Broker Check

Risk Tolerance

What allocation is right for me?

The idea is to invest in an allocation/strategy that you will not abandon in extreme times. We have found that people feel compelled to sell their investments once they decline a certain amount in value because they are convinced that the market will continue to decline.

No questionnaire alone is capable of predicting an investor’s tolerance for portfolio losses at some future point. You will not know for certain at what point you will feel compelled to abandon your investment strategy until you actually reach that point.

Research has shown that people are highly influenced by the people and the situations that surround them. In addition, people’s perception of risk depends in part on when they are asked. Therefore, a person’s risk tolerance (as it pertains to their investments) is not fixed, but varies from one set of circumstances to the next. Since both markets and people change over time, predicting how you will react to a set of unknown circumstances at some point in the future is impossible.

Our experience has been that people tend to be less tolerant to market fluctuations as they age and especially at the point of retirement or when they experience a substantial reduction in income. We respect the flaws that using a plug-and-play risk profile present, so we take a different approach. First, we believe there is a certain amount of capital each investor needs to satisfy their lifestyle in retirement. Second, we believe that number can be easily calculated with basic math.

Most of the planning that I have seen that solves for the amount of capital required seems to completely ignore the concept of risk. You need to be able to quantify the risks in the assumptions you use – remember standard deviation? If the planning you do uses assumptions that you can not quantify, then the planning is not going to be very meaningful.
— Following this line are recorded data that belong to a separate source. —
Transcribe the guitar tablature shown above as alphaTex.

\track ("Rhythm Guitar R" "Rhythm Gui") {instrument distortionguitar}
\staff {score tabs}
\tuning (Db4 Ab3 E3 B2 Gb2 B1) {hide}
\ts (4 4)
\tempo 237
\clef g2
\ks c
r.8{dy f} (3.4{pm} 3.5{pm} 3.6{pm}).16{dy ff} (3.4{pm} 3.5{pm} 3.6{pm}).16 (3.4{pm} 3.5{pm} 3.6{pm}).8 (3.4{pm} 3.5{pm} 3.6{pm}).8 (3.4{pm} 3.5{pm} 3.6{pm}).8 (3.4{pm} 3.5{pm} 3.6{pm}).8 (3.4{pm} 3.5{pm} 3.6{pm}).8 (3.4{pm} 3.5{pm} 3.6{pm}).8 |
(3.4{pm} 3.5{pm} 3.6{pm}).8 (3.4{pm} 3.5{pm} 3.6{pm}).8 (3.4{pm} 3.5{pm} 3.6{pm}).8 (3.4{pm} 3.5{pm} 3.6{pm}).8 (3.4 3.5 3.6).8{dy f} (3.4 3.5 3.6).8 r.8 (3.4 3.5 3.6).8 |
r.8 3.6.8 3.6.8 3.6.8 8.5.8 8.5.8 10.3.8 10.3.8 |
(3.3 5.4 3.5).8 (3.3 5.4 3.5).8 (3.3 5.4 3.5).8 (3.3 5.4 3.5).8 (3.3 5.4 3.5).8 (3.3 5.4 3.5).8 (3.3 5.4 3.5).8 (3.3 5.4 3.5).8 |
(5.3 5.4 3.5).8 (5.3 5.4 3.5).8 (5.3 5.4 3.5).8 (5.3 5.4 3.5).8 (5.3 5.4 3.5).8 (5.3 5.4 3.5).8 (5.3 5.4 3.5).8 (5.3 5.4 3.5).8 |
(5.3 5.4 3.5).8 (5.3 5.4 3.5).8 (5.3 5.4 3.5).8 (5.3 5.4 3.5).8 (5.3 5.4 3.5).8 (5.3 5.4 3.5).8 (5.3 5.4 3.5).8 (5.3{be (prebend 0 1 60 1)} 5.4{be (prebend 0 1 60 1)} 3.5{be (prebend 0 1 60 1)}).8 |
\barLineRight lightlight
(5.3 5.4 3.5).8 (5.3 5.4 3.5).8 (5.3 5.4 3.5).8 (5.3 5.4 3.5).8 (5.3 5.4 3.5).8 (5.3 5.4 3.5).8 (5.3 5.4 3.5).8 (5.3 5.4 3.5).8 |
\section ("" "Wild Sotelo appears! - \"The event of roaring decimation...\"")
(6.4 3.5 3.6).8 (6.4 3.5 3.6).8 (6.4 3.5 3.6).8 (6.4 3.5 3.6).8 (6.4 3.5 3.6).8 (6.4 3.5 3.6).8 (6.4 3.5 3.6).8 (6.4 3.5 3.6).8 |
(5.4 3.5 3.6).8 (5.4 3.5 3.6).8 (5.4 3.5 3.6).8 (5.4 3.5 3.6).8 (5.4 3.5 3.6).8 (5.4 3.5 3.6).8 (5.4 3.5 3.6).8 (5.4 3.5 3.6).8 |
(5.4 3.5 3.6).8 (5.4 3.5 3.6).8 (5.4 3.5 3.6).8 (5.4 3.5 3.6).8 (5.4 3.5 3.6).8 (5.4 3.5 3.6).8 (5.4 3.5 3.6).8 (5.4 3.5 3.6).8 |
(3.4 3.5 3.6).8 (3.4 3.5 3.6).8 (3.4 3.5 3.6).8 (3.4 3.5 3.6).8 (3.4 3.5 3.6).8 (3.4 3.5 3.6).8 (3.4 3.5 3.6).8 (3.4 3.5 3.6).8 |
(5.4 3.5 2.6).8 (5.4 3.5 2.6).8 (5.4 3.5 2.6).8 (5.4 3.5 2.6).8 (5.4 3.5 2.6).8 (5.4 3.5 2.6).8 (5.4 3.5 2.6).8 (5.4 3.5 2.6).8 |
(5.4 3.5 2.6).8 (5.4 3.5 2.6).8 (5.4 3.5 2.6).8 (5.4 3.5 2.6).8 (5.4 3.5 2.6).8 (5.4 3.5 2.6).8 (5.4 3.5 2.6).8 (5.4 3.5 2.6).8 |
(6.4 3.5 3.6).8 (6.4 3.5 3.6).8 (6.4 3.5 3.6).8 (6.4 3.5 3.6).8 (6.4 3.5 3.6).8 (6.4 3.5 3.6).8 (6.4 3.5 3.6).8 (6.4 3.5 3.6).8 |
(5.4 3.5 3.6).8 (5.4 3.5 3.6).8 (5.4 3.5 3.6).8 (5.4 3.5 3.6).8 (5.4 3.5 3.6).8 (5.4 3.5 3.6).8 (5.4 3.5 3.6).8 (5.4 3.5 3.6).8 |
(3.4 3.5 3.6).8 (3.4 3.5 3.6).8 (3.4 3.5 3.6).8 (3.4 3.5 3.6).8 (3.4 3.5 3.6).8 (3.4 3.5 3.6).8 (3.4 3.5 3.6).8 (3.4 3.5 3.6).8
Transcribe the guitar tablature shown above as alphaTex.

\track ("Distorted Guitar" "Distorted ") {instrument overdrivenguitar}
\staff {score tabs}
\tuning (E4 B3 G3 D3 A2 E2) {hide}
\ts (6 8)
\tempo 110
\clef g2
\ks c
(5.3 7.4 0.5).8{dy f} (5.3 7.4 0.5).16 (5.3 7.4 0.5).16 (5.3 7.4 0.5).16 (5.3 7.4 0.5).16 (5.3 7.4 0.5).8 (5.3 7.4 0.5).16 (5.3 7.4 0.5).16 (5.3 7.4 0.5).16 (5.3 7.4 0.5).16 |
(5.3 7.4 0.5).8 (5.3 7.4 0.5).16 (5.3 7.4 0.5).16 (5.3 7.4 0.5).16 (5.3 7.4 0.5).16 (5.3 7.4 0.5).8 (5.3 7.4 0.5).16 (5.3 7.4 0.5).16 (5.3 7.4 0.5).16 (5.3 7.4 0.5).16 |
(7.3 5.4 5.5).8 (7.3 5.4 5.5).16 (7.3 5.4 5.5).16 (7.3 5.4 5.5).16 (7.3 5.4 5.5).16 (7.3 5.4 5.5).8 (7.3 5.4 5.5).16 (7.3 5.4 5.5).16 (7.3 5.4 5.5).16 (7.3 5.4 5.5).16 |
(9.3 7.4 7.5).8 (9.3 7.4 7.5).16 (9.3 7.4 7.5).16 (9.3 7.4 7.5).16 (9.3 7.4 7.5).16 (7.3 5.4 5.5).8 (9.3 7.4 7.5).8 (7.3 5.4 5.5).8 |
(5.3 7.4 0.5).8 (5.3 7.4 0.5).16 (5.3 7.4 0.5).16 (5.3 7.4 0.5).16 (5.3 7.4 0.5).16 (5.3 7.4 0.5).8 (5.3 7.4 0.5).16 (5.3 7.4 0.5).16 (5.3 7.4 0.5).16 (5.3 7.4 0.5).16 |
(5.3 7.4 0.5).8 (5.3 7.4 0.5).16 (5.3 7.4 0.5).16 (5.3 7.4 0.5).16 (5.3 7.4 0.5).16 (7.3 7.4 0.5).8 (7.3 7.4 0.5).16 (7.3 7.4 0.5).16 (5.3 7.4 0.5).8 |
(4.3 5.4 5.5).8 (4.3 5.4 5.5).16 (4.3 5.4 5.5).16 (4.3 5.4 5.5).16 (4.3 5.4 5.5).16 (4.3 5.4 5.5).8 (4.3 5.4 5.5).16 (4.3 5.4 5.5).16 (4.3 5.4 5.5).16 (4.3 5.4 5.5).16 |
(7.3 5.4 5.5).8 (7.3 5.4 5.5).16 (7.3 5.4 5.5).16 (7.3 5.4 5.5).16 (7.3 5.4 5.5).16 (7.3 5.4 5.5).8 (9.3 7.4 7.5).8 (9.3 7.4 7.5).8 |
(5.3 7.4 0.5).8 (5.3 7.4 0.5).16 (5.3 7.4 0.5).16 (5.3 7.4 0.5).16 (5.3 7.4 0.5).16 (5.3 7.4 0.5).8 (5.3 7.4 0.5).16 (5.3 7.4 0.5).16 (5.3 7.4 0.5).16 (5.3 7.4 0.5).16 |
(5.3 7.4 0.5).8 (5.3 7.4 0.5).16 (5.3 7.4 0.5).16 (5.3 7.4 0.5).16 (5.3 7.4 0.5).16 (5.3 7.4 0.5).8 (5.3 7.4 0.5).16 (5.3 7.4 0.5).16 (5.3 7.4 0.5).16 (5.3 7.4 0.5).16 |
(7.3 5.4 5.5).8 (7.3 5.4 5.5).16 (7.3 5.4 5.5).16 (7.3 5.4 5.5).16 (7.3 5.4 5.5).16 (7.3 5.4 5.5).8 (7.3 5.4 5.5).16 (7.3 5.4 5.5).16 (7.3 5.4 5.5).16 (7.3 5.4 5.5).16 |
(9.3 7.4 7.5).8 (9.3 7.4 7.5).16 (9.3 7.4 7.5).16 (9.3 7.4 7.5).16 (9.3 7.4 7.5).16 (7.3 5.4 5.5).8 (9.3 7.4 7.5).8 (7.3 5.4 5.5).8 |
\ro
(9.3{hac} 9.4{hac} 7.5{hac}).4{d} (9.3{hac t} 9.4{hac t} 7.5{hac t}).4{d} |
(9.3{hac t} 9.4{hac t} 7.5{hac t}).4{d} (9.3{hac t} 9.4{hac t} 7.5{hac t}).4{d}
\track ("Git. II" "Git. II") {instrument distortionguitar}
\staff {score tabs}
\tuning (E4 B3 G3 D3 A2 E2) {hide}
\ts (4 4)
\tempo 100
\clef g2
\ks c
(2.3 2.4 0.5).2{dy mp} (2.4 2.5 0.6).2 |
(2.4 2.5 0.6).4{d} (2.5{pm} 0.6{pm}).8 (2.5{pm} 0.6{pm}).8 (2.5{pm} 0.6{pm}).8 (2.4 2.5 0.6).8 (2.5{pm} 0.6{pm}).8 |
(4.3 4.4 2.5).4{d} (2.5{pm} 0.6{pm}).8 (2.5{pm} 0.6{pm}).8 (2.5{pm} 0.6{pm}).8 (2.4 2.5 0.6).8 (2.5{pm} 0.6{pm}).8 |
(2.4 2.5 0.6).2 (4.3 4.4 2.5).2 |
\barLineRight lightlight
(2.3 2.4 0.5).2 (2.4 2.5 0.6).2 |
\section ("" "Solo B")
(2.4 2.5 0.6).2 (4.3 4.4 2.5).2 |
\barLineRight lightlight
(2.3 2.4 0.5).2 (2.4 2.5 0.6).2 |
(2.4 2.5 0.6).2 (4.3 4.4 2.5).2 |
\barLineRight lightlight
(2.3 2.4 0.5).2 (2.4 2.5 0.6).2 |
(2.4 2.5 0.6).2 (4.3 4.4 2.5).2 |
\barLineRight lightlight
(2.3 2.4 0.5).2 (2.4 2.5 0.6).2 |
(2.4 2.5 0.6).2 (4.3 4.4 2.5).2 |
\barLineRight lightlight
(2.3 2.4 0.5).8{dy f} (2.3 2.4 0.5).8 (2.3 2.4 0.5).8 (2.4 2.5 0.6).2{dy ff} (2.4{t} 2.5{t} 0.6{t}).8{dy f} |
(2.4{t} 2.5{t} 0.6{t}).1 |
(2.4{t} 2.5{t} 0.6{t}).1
A look at some facts and examples will make this more clear. The majority of stock market returns come in concentrated time frames. If you were to review the returns from the DJIA over the last century (1900 – present), you would see the worst 20 yrs had an average return of about 2.5% per year and the best 20 yrs had an average return of 18% per yr.

Since there is no way of knowing if stock market returns during your retirement will be close to their historical high, low, or average, using that data is not very meaningful to the problem you are trying to solve. To learn more about why stocks are poor investments for retirement planning, click here.

By using investments whose returns have greater certainty (lower standard deviation) to calculate the amount of money you need, you get a much more reliable number for the amount of capital required. So why don’t people do this? We have found that most investors don’t do this for two reasons. Either they are not aware of the negative effects using stock returns could have on their planning or they don’t like the answer they get when they use the lower returns of more certain investment classes.

For example, let’s say you plan to spend $200,000 per year over 25 years in retirement. If you were to overlook inflation and just stick your money under your mattress, you would need $5 million ($200,000 X 25 yrs) to meet your objective. If you were to invest in short term treasuries (let’s assume a 3% risk free rate of return), you would need about $3.5 million. That is $1.5 million less.

If you are like most and you use historical stock market returns (say 10% per year) you would only need about $1.8 million. People tend to like hearing that they only need $1.8 million to retire vs. $3.5 million or $5 million – especially if they haven’t even accumulated the $1.8 million yet. Do not fall in the trap that you need to take more risk to compensate for an under funded nest egg. This is HUGE mistake! This is likely to take you from bad to worse.

We don’t believe it is wise to ignore inflation any more than we think it is wise to stick millions of dollars under your mattress. We also believe that most investors are capable of some degree of risk greater than the risk free rate of return. Therefore, we suggest investors calculate the amount of money they need using historical data from a globally diversified portfolio of 30% stocks and 70% bonds. A 30/70 portfolio has what we believe to be the prudent combination of investor return per unit of standard deviation for a sound retirement plan. Click to see our Returns Matrix and note the annual returns and standard deviation of Portfolio 30.  Pay particular attention to the down years and the magnitude of those down years. Click  here for an example of why this matters. In cases of the most conservative investors, we suggest using an average of the risk free rate of return to calculate the amount of capital required.

Once we identify the amount of money you need for retirement, we employ a risk tolerance profiling system by FinaMetrica. We use the results along with your input to suggest an allocation for any excess monies you have but don’t need to fund your retirement. These monies can be used as an extra hedge against inflation or to fund lifetime gifts to family members or charities.

We believe this two tiered process is a much wiser way to address an investor’s risk tolerance and implement an investing program that they are less likely to abandon in tough times.